Three bonds maturing in 2029, 2033, and 2047 all lost by the same amount of $3.5, to yields (bid) of 12.01%, 11.91%, and 11.92%, respectively.
Even the $500m bond that matures in July this year fell by $0.375 to a yield of 8.67%.
Moody’s said the Nigerian government faces wide-ranging fiscal pressure while the capacity to respond remains constrained by Nigeria’s long-standing institutional weaknesses and social challenges. Ultimately, the risk that a negative feedback loop sets in over the next couple of years between higher government borrowing needs and rising interest rates have intensified, exacerbating the policy trade-off between servicing debt and financing other key spending items.
“What the downgrade means is that the health of the economy is not getting better. All this rating is about assessing how healthy an economy is. And if you are having a downgrade, it means that the economic conditions are not improving,” Dr. Muda Yusuf, Chief Executive Officer of the Centre for the Promotion of Private Enterprise, said in an interview with Daily Trust.

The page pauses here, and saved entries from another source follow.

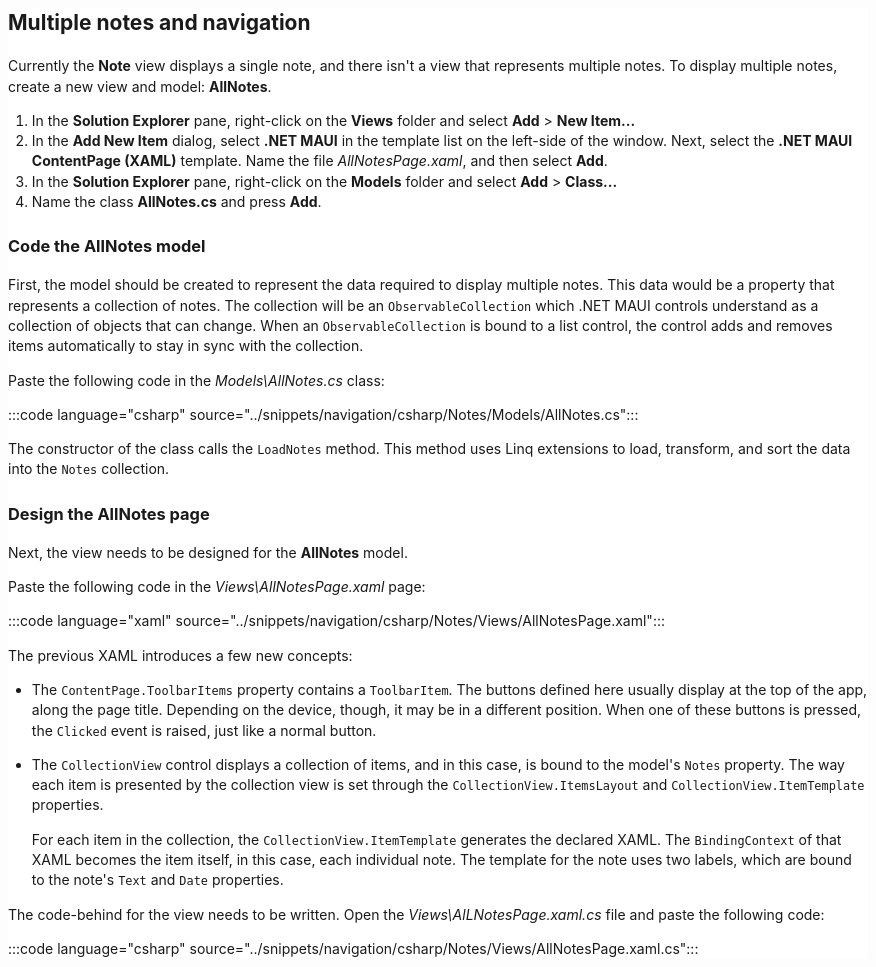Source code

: ## Multiple notes and navigation

Currently the **Note** view displays a single note, and there isn't a view that represents multiple notes. To display multiple notes, create a new view and model: **AllNotes**.

01. In the **Solution Explorer** pane, right-click on the **Views** folder and select **Add** > **New Item...**
01. In the **Add New Item** dialog, select **.NET MAUI** in the template list on the left-side of the window. Next, select the **.NET MAUI ContentPage (XAML)** template. Name the file _AllNotesPage.xaml_, and then select **Add**.
01. In the **Solution Explorer** pane, right-click on the **Models** folder and select **Add** > **Class...**
01. Name the class **AllNotes.cs** and press **Add**.

### Code the AllNotes model

First, the model should be created to represent the data required to display multiple notes. This data would be a property that represents a collection of notes. The collection will be an `ObservableCollection` which .NET MAUI controls understand as a collection of objects that can change. When an `ObservableCollection` is bound to a list control, the control adds and removes items automatically to stay in sync with the collection.

Paste the following code in the _Models\\AllNotes.cs_ class:

:::code language="csharp" source="../snippets/navigation/csharp/Notes/Models/AllNotes.cs":::

The constructor of the class calls the `LoadNotes` method. This method uses Linq extensions to load, transform, and sort the data into the `Notes` collection.

### Design the AllNotes page

Next, the view needs to be designed for the **AllNotes** model.

Paste the following code in the _Views\\AllNotesPage.xaml_ page:

:::code language="xaml" source="../snippets/navigation/csharp/Notes/Views/AllNotesPage.xaml":::

The previous XAML introduces a few new concepts:

- The `ContentPage.ToolbarItems` property contains a `ToolbarItem`. The buttons defined here usually display at the top of the app, along the page title. Depending on the device, though, it may be in a different position. When one of these buttons is pressed, the `Clicked` event is raised, just like a normal button.
- The `CollectionView` control displays a collection of items, and in this case, is bound to the model's `Notes` property. The way each item is presented by the collection view is set through the  `CollectionView.ItemsLayout` and `CollectionView.ItemTemplate` properties.

  For each item in the collection, the `CollectionView.ItemTemplate` generates the declared XAML. The `BindingContext` of that XAML becomes the item itself, in this case, each individual note. The template for the note uses two labels, which are bound to the note's `Text` and `Date` properties.

The code-behind for the view needs to be written. Open the _Views\\AlLNotesPage.xaml.cs_ file and paste the following code:

:::code language="csharp" source="../snippets/navigation/csharp/Notes/Views/AllNotesPage.xaml.cs":::

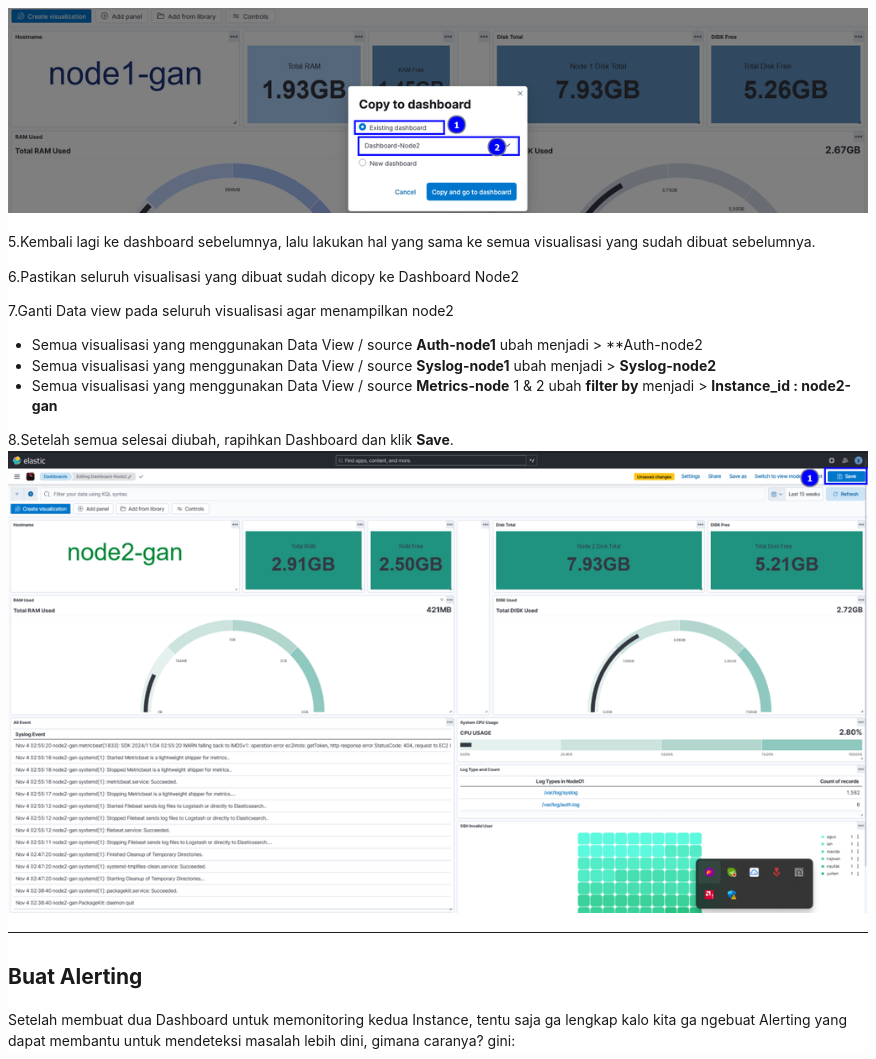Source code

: ![Dashboard](/images/dashboard2-3.png)

5.Kembali lagi ke dashboard sebelumnya, lalu lakukan hal yang sama ke semua visualisasi yang sudah dibuat sebelumnya.

6.Pastikan seluruh visualisasi yang dibuat sudah dicopy ke Dashboard Node2

7.Ganti Data view pada seluruh visualisasi agar menampilkan node2
- Semua visualisasi yang menggunakan Data View / source **Auth-node1** ubah menjadi > **Auth-node2
- Semua visualisasi yang menggunakan Data View / source **Syslog-node1** ubah menjadi > **Syslog-node2**
- Semua visualisasi yang menggunakan Data View / source **Metrics-node** 1 & 2 ubah **filter by** menjadi > **Instance_id : node2-gan**

8.Setelah semua selesai diubah, rapihkan Dashboard dan klik **Save**.
![Dashboard Final](/images/dashboard2-final.png)

---
## Buat Alerting 
Setelah membuat dua Dashboard untuk memonitoring kedua Instance, tentu saja ga lengkap kalo kita ga ngebuat Alerting yang dapat membantu untuk mendeteksi masalah lebih dini, gimana caranya? gini:
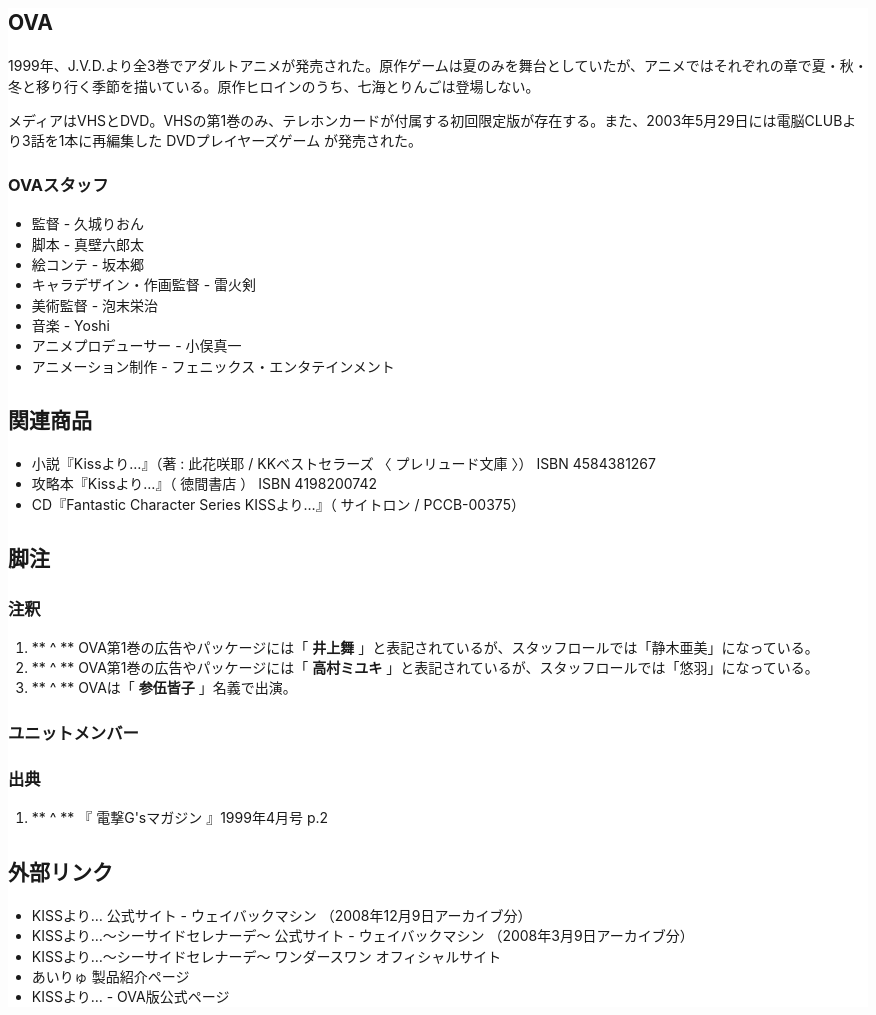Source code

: ##  OVA



1999年、J.V.D.より全3巻でアダルトアニメが発売された。原作ゲームは夏のみを舞台としていたが、アニメではそれぞれの章で夏・秋・冬と移り行く季節を描いている。原作ヒロインのうち、七海とりんごは登場しない。

メディアはVHSとDVD。VHSの第1巻のみ、テレホンカードが付属する初回限定版が存在する。また、2003年5月29日には電脳CLUBより3話を1本に再編集した
DVDプレイヤーズゲーム  が発売された。

###  OVAスタッフ



  * 監督 -  久城りおん 
  * 脚本 - 真壁六郎太 
  * 絵コンテ -  坂本郷 
  * キャラデザイン・作画監督 - 雷火剣 
  * 美術監督 - 泡末栄治 
  * 音楽 - Yoshi 
  * アニメプロデューサー - 小俣真一 
  * アニメーション制作 -  フェニックス・エンタテインメント 

##  関連商品



  * 小説『Kissより…』（著 :  此花咲耶  /  KKベストセラーズ  〈  プレリュード文庫  〉）  ISBN 4584381267 
  * 攻略本『Kissより…』（  徳間書店  ）  ISBN 4198200742 
  * CD『Fantastic Character Series KISSより…』（  サイトロン  / PCCB-00375） 

##  脚注



###  注釈



  1. ** ^  ** OVA第1巻の広告やパッケージには「 **井上舞** 」と表記されているが、スタッフロールでは「静木亜美」になっている。 
  2. ** ^  ** OVA第1巻の広告やパッケージには「 **高村ミユキ** 」と表記されているが、スタッフロールでは「悠羽」になっている。 
  3. ** ^  ** OVAは「 **参伍皆子** 」名義で出演。 

###  ユニットメンバー

###  出典



  1. ** ^  ** 『  電撃G'sマガジン  』1999年4月号 p.2 

##  外部リンク



  * KISSより… 公式サイト  \-  ウェイバックマシン  （2008年12月9日アーカイブ分） 
  * KISSより…〜シーサイドセレナーデ〜 公式サイト  \-  ウェイバックマシン  （2008年3月9日アーカイブ分） 
  * KISSより…〜シーサイドセレナーデ〜 ワンダースワン オフィシャルサイト 
  * あいりゅ 製品紹介ページ 
  * KISSより…  \- OVA版公式ページ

“This means that the risk of dealing with us as an economy is getting higher, especially credit risk. If for instance you want to borrow, or a corporate organization wants to borrow, the cost of credit will be higher because the economy has been downgraded. That means we are not a bigger credit risk. So, the cost of credit to either the sovereign or the corporates will be higher,” said Yusuf.